» **WHAT THIS EXERCISE ASKS**:
**1)** According to the explanation of right-fibrations below, why are right-fibrations important? Answer in one to three sentences.
**2)** For each statement, say whether the explanation of right-fibrations below agrees with it. Answer yes or no, and quote the deciding words.
(a) The contravariant model structure is a model structure on $sSet/C$.
(b) $w$ is the right-adjoint to the homotopy-coherent nerve.
(c) Left-fibrations are a model for infinity-categories fibered in infinity-groupoids.
**3)** In the explanation of right-fibrations below, what are infinity topoi said to be?

» **PAGE EXCERPT**:
— begin —

I'm not an expert, but, here is my understanding. Right-fibrations are important because they are the infinity-version of a category fibered in groupoids (that is an infinity-category fibered in infinity-groupoids). In particular, given an infinity-category $C$,there is a model structure on $sSet/C$, called the contravariant model structure, such that the fibrant and cofibrant objects are precisely the right-fibrations over $S$, and this model structure is Quillen-equivalent (through a generalization of the Grothendieck construction) to the projective model-structure of simplicial presheaves over $w(C)$, where $w(C)$ is a simplicial category and $w$ is the left-adjoint to the homotopy-coherent nerve. Both of these (simplicial) model categories model $Fun(C^{op},\infty-Gpd)$- the infinity-categeory of "weak presheaves in infinity groupoids". So, the upshot is, right fibrations are the infinity-analogue of Grothendieck fibrations in groupoids and provide a model for weak presheaves. This presheaf infinity-topos is the starting point for higher topos theory; infinity topoi are just left-exact (accessible) localizations of such presheaf-infinity categories.
Now, dually, left-fibrations are a model for "infinity-categories COfibered in infinity-groupoids".

— end —

» **DATA ROWS**:
— begin —

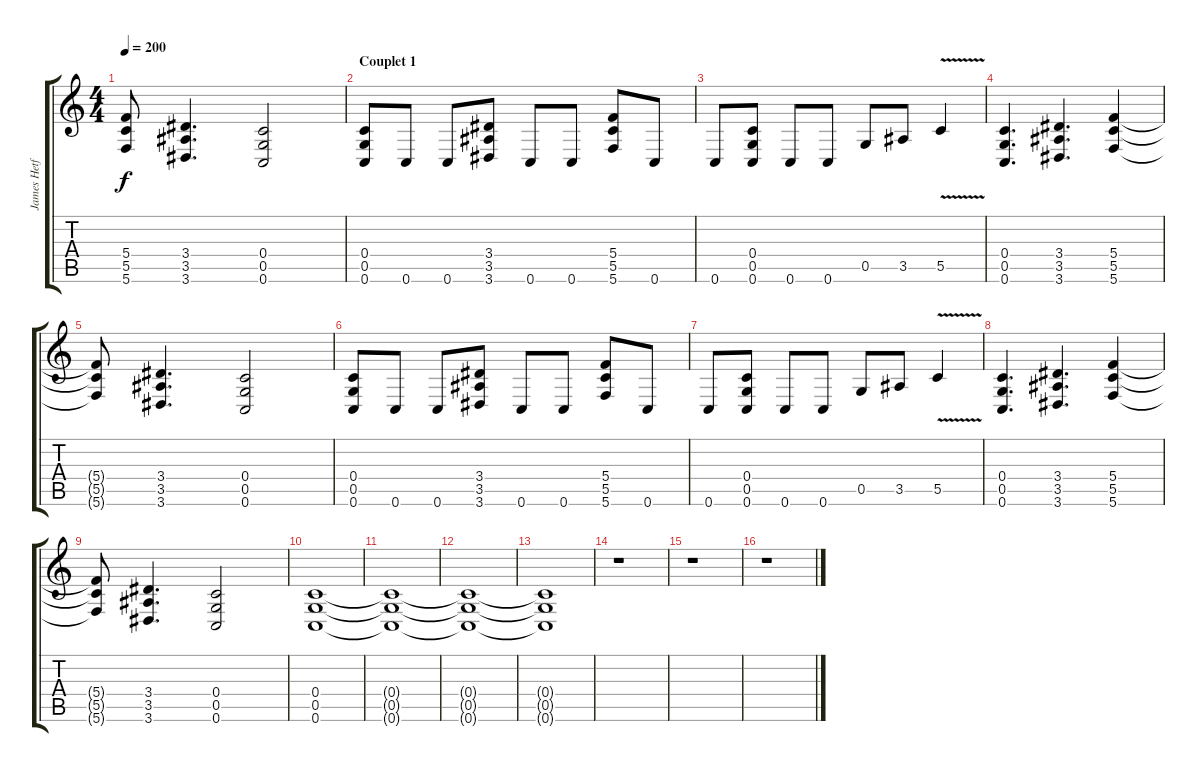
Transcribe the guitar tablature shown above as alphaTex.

\track ("James Hetfield" "James Hetf") {instrument distortionguitar}
\staff {score tabs}
\tuning (D4 A3 F3 C3 G2 C2) {hide}
\ts (4 4)
\tempo 200
\clef g2
\ks c
(5.4{t} 5.5{t} 5.6{t}).8{dy f} (3.4 3.5 3.6).4{d} (0.4 0.5 0.6).2 |
\section ("" "Couplet 1")
(0.4 0.5 0.6).8 0.6.8 0.6.8 (3.4 3.5 3.6).8 0.6.8 0.6.8 (5.4 5.5 5.6).8 0.6.8 |
0.6.8 (0.4 0.5 0.6).8 0.6.8 0.6.8 0.5.8 3.5.8 5.5{v}.4 |
(0.4 0.5 0.6).4{d} (3.4 3.5 3.6).4{d} (5.4 5.5 5.6).4 |
(5.4{t} 5.5{t} 5.6{t}).8 (3.4 3.5 3.6).4{d} (0.4 0.5 0.6).2 |
(0.4 0.5 0.6).8 0.6.8 0.6.8 (3.4 3.5 3.6).8 0.6.8 0.6.8 (5.4 5.5 5.6).8 0.6.8 |
0.6.8 (0.4 0.5 0.6).8 0.6.8 0.6.8 0.5.8 3.5.8 5.5{v}.4 |
(0.4 0.5 0.6).4{d} (3.4 3.5 3.6).4{d} (5.4 5.5 5.6).4 |
(5.4{t} 5.5{t} 5.6{t}).8 (3.4 3.5 3.6).4{d} (0.4 0.5 0.6).2 |
(0.4 0.5 0.6).1 |
(0.4{t} 0.5{t} 0.6{t}).1 |
(0.4{t} 0.5{t} 0.6{t}).1 |
(0.4{t} 0.5{t} 0.6{t}).1 |
r.1 |
r.1 |
r.1
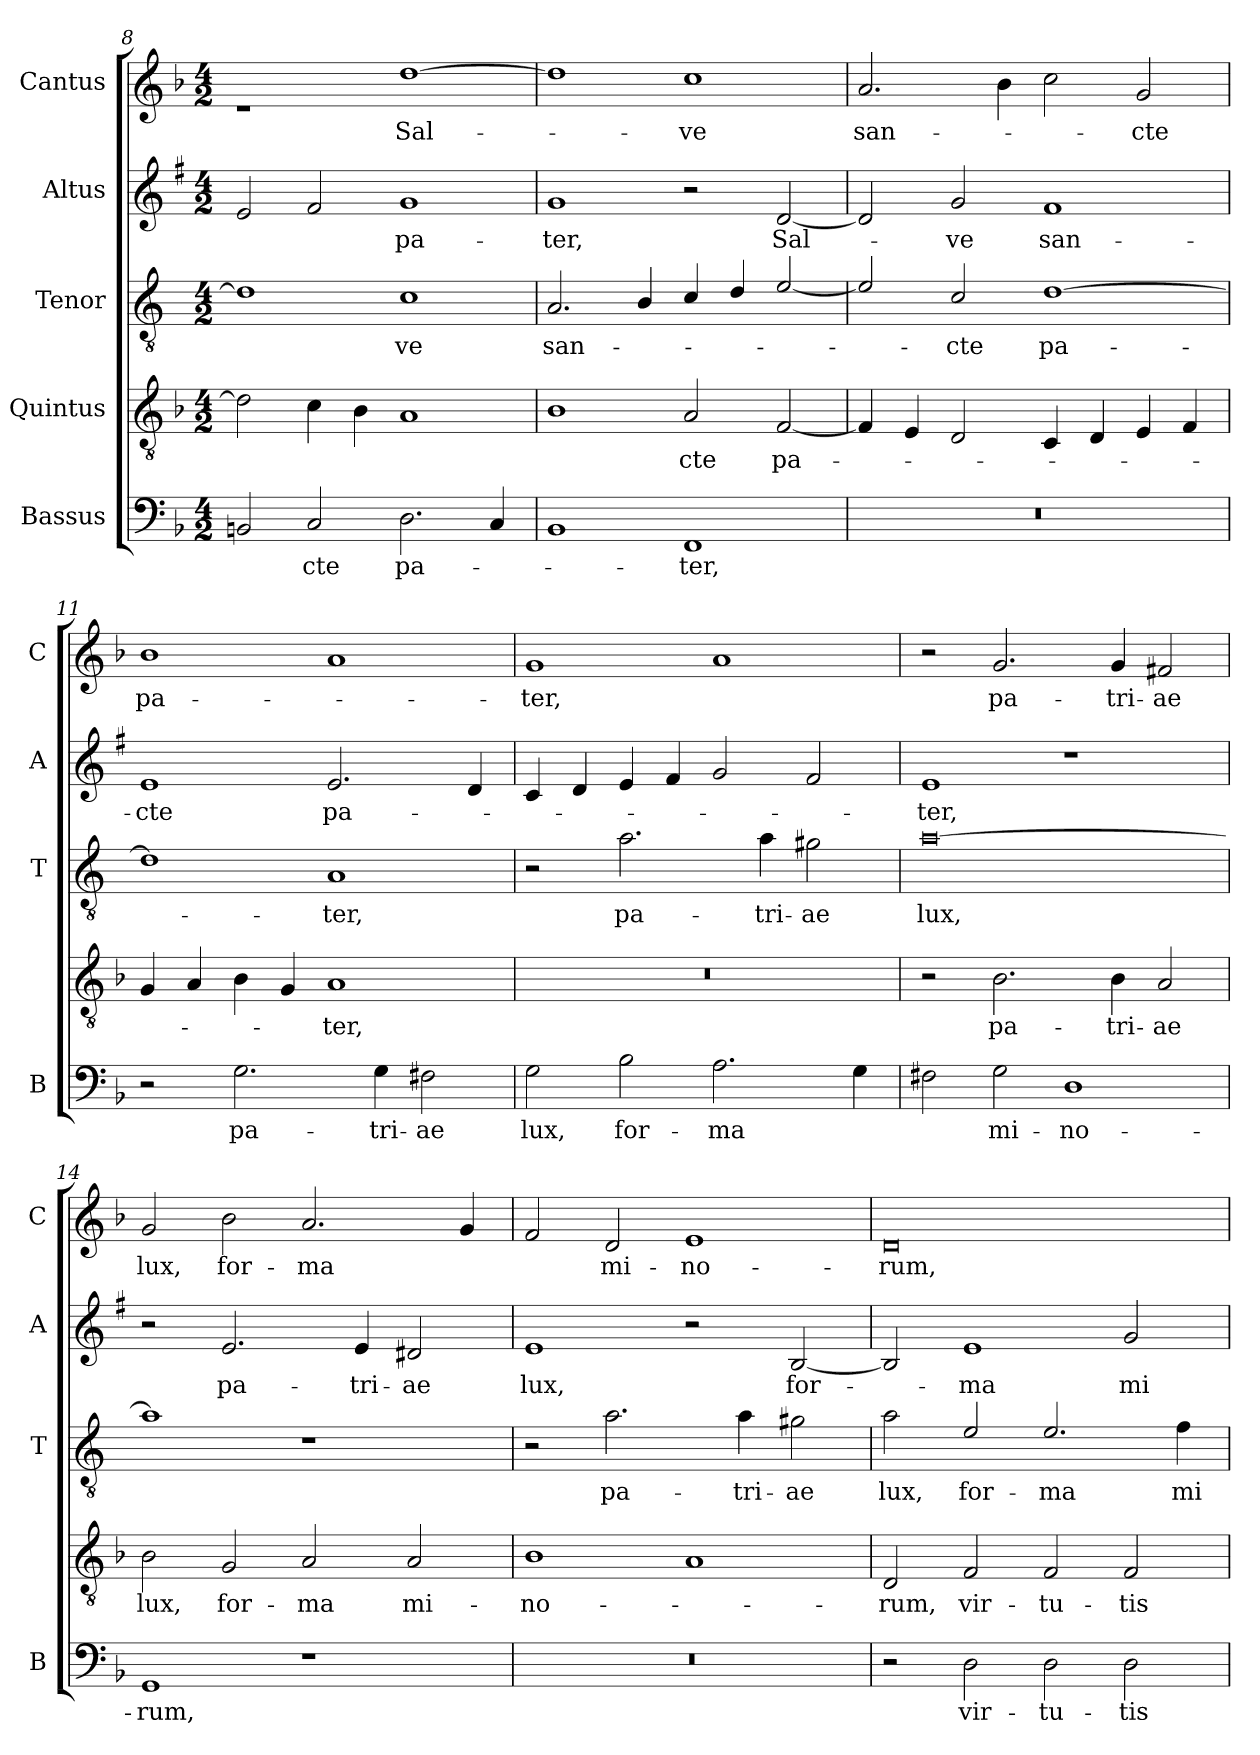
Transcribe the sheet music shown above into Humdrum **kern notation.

**kern	**text	**kern	**text	**kern	**text	**kern	**text	**kern	**text
*part5	*part5	*part4	*part4	*part3	*part3	*part2	*part2	*part1	*part1
*staff5	*staff5	*staff4	*staff4	*staff3	*staff3	*staff2	*staff2	*staff1	*staff1
*I"Bassus	*	*I"Quintus	*	*I"Tenor	*	*I"Altus	*	*I"Cantus	*
*I'B	*	*	*	*I'T	*	*I'A	*	*I'C	*
*clefF4	*	*clefGv2	*	*clefGv2	*	*clefG2	*	*clefG2	*
*	*	*	*	*ITrd4c7	*	*ITrd1c2	*	*	*
*k[b-]	*	*k[b-]	*	*k[b-]	*	*k[b-]	*	*k[b-]	*
*F:	*	*F:	*	*F:	*	*F:	*	*F:	*
*M4/2	*	*M4/2	*	*M4/2	*	*M4/2	*	*M4/2	*
=8	=8	=8	=8	=8	=8	=8	=8	=8	=8
2BBn/	.	2d\]	.	1G]	.	2d/	.	1rf	.
!	!LO:LY:b	!	!	!	!	!	!	!	!
2C/	-cte	4c\	.	.	.	2e/	.	.	.
.	.	4B-\	.	.	.	.	.	.	.
!	!LO:LY:b	!	!	!	!LO:LY:b	!	!LO:LY:b	!	!LO:LY:b
2.D\	pa-	1A	.	1F	-ve	1f	pa-	[1dd	Sal-
4C/	.	.	.	.	.	.	.	.	.
=9	=9	=9	=9	=9	=9	=9	=9	=9	=9
!	!	!	!	!	!LO:LY:b	!	!LO:LY:b	!	!
1BB-	.	1B-	.	2.D/	san-	1f	-ter,	1dd]	.
.	.	.	.	4E/	.	.	.	.	.
!	!LO:LY:b	!	!LO:LY:b	!	!	!	!	!	!LO:LY:b
1FF	-ter,	2A/	-cte	4F/	.	2r	.	1cc	-ve
.	.	.	.	4G/	.	.	.	.	.
!	!	!	!LO:LY:b	!	!	!	!LO:LY:b	!	!
.	.	[2F/	pa-	[2A/	.	[2c/	Sal-	.	.
=10	=10	=10	=10	=10	=10	=10	=10	=10	=10
!	!	!	!	!	!	!	!	!	!LO:LY:b
0r	.	4F/]	.	2A/]	.	2c/]	.	2.a/	san-
.	.	4E/	.	.	.	.	.	.	.
!	!	!	!	!	!LO:LY:b	!	!LO:LY:b	!	!
.	.	2D/	.	2F/	-cte	2f/	-ve	.	.
.	.	.	.	.	.	.	.	4b-\	.
!	!	!	!	!	!LO:LY:b	!	!LO:LY:b	!	!
.	.	4C/	.	[1G	pa-	1e	san-	2cc\	.
.	.	4D/	.	.	.	.	.	.	.
!	!	!	!	!	!	!	!	!	!LO:LY:b
.	.	4E/	.	.	.	.	.	2g/	-cte
.	.	4F/	.	.	.	.	.	.	.
=11	=11	=11	=11	=11	=11	=11	=11	=11	=11
!	!	!	!	!	!	!	!LO:LY:b	!	!LO:LY:b
2r	.	4G/	.	1G]	.	1d	-cte	1b-	pa-
.	.	4A/	.	.	.	.	.	.	.
!	!LO:LY:b	!	!	!	!	!	!	!	!
2.G\	pa-	4B-\	.	.	.	.	.	.	.
.	.	4G/	.	.	.	.	.	.	.
!	!	!	!LO:LY:b	!	!LO:LY:b	!	!LO:LY:b	!	!
.	.	1A	-ter,	1D	-ter,	2.d/	pa-	1a	.
!	!LO:LY:b	!	!	!	!	!	!	!	!
4G\	-tri-	.	.	.	.	.	.	.	.
!	!LO:LY:b	!	!	!	!	!	!	!	!
2F#X\	-ae	.	.	.	.	.	.	.	.
.	.	.	.	.	.	4c/	.	.	.
!!LO:LB:g=z
=12	=12	=12	=12	=12	=12	=12	=12	=12	=12
!	!LO:LY:b	!	!	!	!	!	!	!	!LO:LY:b
2G\	lux,	0r	.	2r	.	4B-/	.	1g	-ter,
.	.	.	.	.	.	4c/	.	.	.
!	!LO:LY:b	!	!	!	!LO:LY:b	!	!	!	!
2B-\	for-	.	.	2.d\	pa-	4d/	.	.	.
.	.	.	.	.	.	4e/	.	.	.
!	!LO:LY:b	!	!	!	!	!	!	!	!
2.A\	-ma	.	.	.	.	2f/	.	1a	.
!	!	!	!	!	!LO:LY:b	!	!	!	!
.	.	.	.	4d\	-tri-	.	.	.	.
!	!	!	!	!	!LO:LY:b	!	!	!	!
.	.	.	.	2c#X\	-ae	2e/	.	.	.
4G\	.	.	.	.	.	.	.	.	.
=13	=13	=13	=13	=13	=13	=13	=13	=13	=13
!	!	!	!	!	!LO:LY:b	!	!LO:LY:b	!	!
2F#X\	.	2r	.	[0d	lux,	1d	-ter,	2r	.
!	!LO:LY:b	!	!LO:LY:b	!	!	!	!	!	!LO:LY:b
2G\	mi-	2.B-\	pa-	.	.	.	.	2.g/	pa-
!	!LO:LY:b	!	!	!	!	!	!	!	!
1D	-no-	.	.	.	.	1r	.	.	.
!	!	!	!LO:LY:b	!	!	!	!	!	!LO:LY:b
.	.	4B-\	-tri-	.	.	.	.	4g/	-tri-
!	!	!	!LO:LY:b	!	!	!	!	!	!LO:LY:b
.	.	2A/	-ae	.	.	.	.	2f#X/	-ae
=14	=14	=14	=14	=14	=14	=14	=14	=14	=14
!	!LO:LY:b	!	!LO:LY:b	!	!	!	!	!	!LO:LY:b
1GG	-rum,	2B-\	lux,	1d]	.	2r	.	2g/	lux,
!	!	!	!LO:LY:b	!	!	!	!LO:LY:b	!	!LO:LY:b
.	.	2G/	for-	.	.	2.d/	pa-	2b-\	for-
!	!	!	!LO:LY:b	!	!	!	!	!	!LO:LY:b
1r	.	2A/	-ma	1r	.	.	.	2.a/	-ma
!	!	!	!	!	!	!	!LO:LY:b	!	!
.	.	.	.	.	.	4d/	-tri-	.	.
!	!	!	!LO:LY:b	!	!	!	!LO:LY:b	!	!
.	.	2A/	mi-	.	.	2c#X/	-ae	.	.
.	.	.	.	.	.	.	.	4g/	.
=15	=15	=15	=15	=15	=15	=15	=15	=15	=15
!	!	!	!LO:LY:b	!	!	!	!LO:LY:b	!	!
0r	.	1B-	-no-	2r	.	1d	lux,	2f/	.
!	!	!	!	!	!LO:LY:b	!	!	!	!LO:LY:b
.	.	.	.	2.d\	pa-	.	.	2d/	mi-
!	!	!	!	!	!	!	!	!	!LO:LY:b
.	.	1A	.	.	.	2r	.	1e	-no-
!	!	!	!	!	!LO:LY:b	!	!	!	!
.	.	.	.	4d\	-tri-	.	.	.	.
!	!	!	!	!	!LO:LY:b	!	!LO:LY:b	!	!
.	.	.	.	2c#X\	-ae	[2A/	for-	.	.
=16	=16	=16	=16	=16	=16	=16	=16	=16	=16
!	!	!	!LO:LY:b	!	!LO:LY:b	!	!	!	!LO:LY:b
2r	.	2D/	-rum,	2d\	lux,	2A/]	.	0d	-rum,
!	!LO:LY:b	!	!LO:LY:b	!	!LO:LY:b	!	!LO:LY:b	!	!
2D\	vir-	2F/	vir-	2A/	for-	1d	-ma	.	.
!	!LO:LY:b	!	!LO:LY:b	!	!LO:LY:b	!	!	!	!
2D\	-tu-	2F/	-tu-	2.A/	-ma	.	.	.	.
!	!LO:LY:b	!	!LO:LY:b	!	!	!	!LO:LY:b	!	!
2D\	-tis	2F/	-tis	.	.	2f/	mi-	.	.
!	!	!	!	!	!LO:LY:b	!	!	!	!
.	.	.	.	4B-\	mi-	.	.	.	.
=	=	=	=	=	=	=	=	=	=
*-	*-	*-	*-	*-	*-	*-	*-	*-	*-
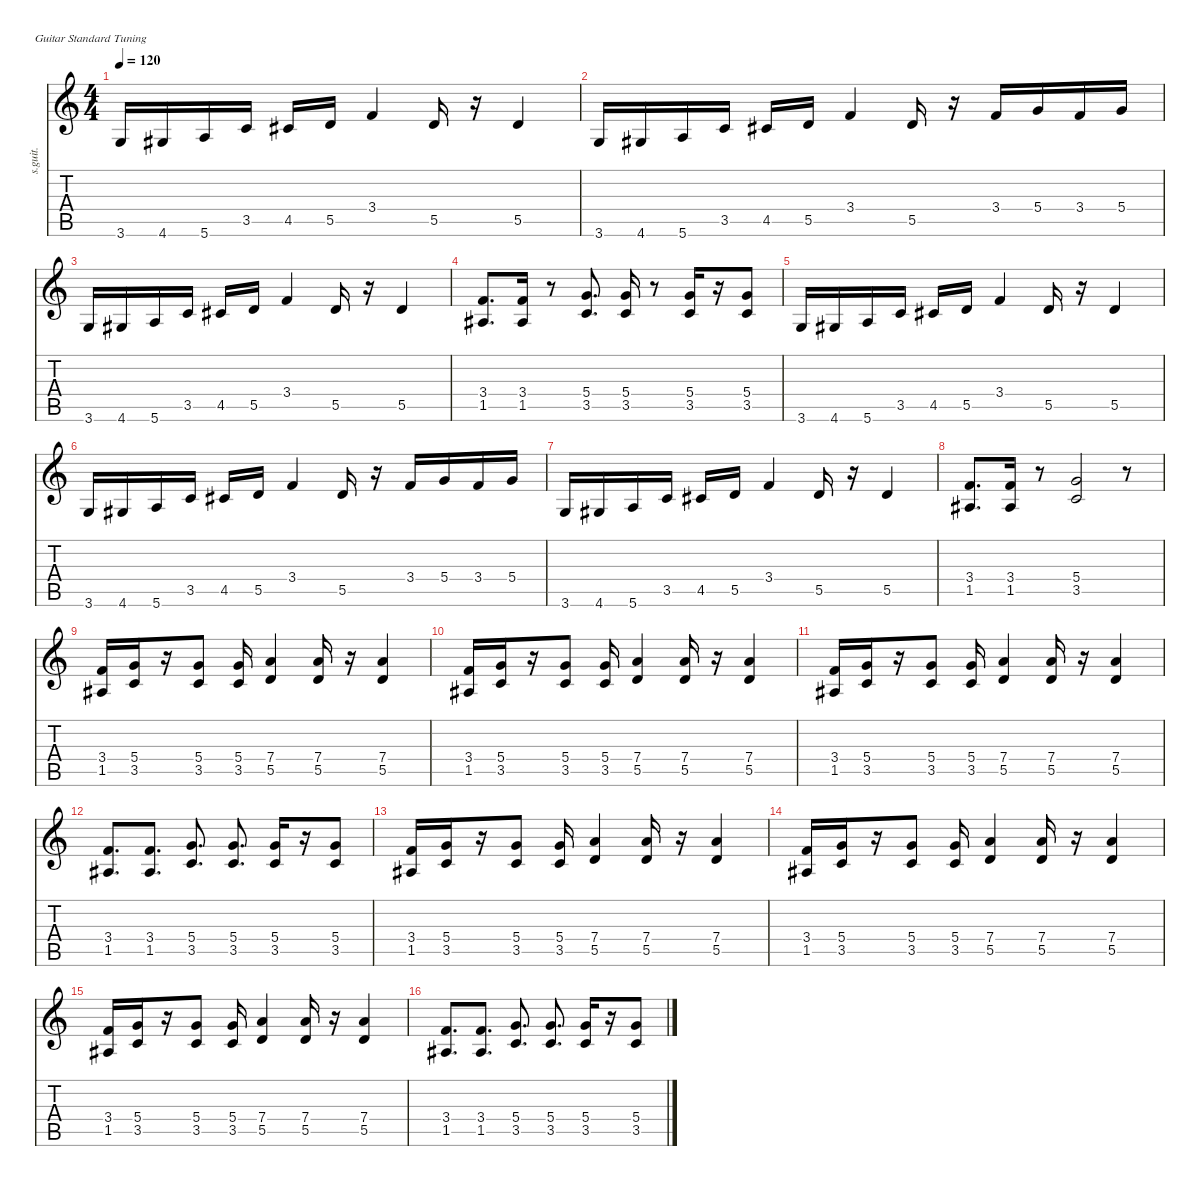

— end —

» **WORKED SOLUTIONS**:
**1)** Right-fibrations are important because they are the infinity-version of a category fibered in groupoids, that is, an infinity-category fibered in infinity-groupoids. They are the infinity-analogue of Grothendieck fibrations in groupoids and provide a model for weak presheaves.

**2)**
(a) Yes: "there is a model structure on $sSet/C$, called the contravariant model structure"
(b) No: "$w$ is the left-adjoint to the homotopy-coherent nerve"
(c) No: "left-fibrations are a model for "infinity-categories COfibered in infinity-groupoids""

**3)** Infinity topoi are left-exact (accessible) localizations of presheaf-infinity categories.